Ms Higgins says in a letter to chief of staff John Kunkel on Thursday that “numerous journalists” had made her aware of the information being briefed in the days after she went public with allegations she was raped in a ministerial office in Parliament House in March 2019.
Brittany Higgins addressing thousands of people outside Parliament House.Credit:Dominic Lorrimer
Ms Higgins’ allegations, made public in mid-February, sparked intense scrutiny of the culture within Parliament House that has morphed into widespread anger about the treatment of women and prompted many others to speak out about their own experiences of sexual harassment and assault. Sex Discrimination Commissioner Kate Jenkins is now leading a review into the culture of Parliamentary workplaces.

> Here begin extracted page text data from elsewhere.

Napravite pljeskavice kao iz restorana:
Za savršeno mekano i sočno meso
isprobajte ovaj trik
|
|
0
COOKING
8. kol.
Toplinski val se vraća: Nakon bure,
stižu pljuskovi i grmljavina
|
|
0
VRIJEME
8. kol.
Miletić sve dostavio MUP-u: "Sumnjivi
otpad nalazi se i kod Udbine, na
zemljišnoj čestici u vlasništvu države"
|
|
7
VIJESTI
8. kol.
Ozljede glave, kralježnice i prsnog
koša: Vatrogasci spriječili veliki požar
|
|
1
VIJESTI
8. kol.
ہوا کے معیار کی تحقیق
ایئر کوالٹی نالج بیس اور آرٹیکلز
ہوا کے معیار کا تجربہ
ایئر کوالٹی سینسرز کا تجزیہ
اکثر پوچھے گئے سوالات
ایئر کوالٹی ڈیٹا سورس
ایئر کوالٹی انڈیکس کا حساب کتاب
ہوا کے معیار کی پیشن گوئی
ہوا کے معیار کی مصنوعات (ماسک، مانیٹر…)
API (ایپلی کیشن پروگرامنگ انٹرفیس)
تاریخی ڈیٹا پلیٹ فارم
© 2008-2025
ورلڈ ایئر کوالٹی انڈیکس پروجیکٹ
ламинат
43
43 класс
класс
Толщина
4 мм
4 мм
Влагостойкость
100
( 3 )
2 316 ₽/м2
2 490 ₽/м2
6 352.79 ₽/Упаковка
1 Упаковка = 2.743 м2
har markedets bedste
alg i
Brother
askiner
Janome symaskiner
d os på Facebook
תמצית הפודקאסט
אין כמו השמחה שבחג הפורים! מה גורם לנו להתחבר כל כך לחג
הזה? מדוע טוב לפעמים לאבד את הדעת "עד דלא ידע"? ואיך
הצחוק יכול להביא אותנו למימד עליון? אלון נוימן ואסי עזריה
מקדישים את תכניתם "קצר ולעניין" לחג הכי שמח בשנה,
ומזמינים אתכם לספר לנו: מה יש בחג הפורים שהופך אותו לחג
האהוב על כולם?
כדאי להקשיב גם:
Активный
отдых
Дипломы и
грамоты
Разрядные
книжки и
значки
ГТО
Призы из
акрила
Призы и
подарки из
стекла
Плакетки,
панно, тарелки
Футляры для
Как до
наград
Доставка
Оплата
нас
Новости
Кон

Labor has repeatedly questioned Prime Minister Scott Morrison in Parliament over whether his staff backgrounded against Ms Higgins or her partner, and what he has done to find out if it was true.
Asked to “categorically” say it hadn’t happened, Mr Morrison told ABC radio on Thursday no one from the press gallery had raised it with his chief of staff.
“There has been no one in the gallery, nothing has been raised with my office from anyone in the gallery making any of those accusations or any discomfort about anything that my office has done,” he said. “But there’s no one who has raised that with my Chief of Staff out of the gallery, no.”
This response prompted Ms Higgins’ letter.
She said journalists from news.com.au, the Daily Telegraph and Channel 10 had made her aware “about the backgrounding that was happening against my partner”.
“To my knowledge, this was being done by staff within the Prime Minister’s media team,” she wrote.
“I believe in giving people the benefit of the doubt. It is entirely plausible the Prime Minister did not know that this was happening, however the more relevant point is that it did occur.”
Ms Higgins also said it was her “express desire” to be allowed to give information to the Prime Minister’s department head Philip Gaetjens, who is investigating who within the Prime Minister’s office knew about her allegations before they became public, and when. Mr Gaetjens’ work is currently paused to ensure there is no overlap with a police investigation.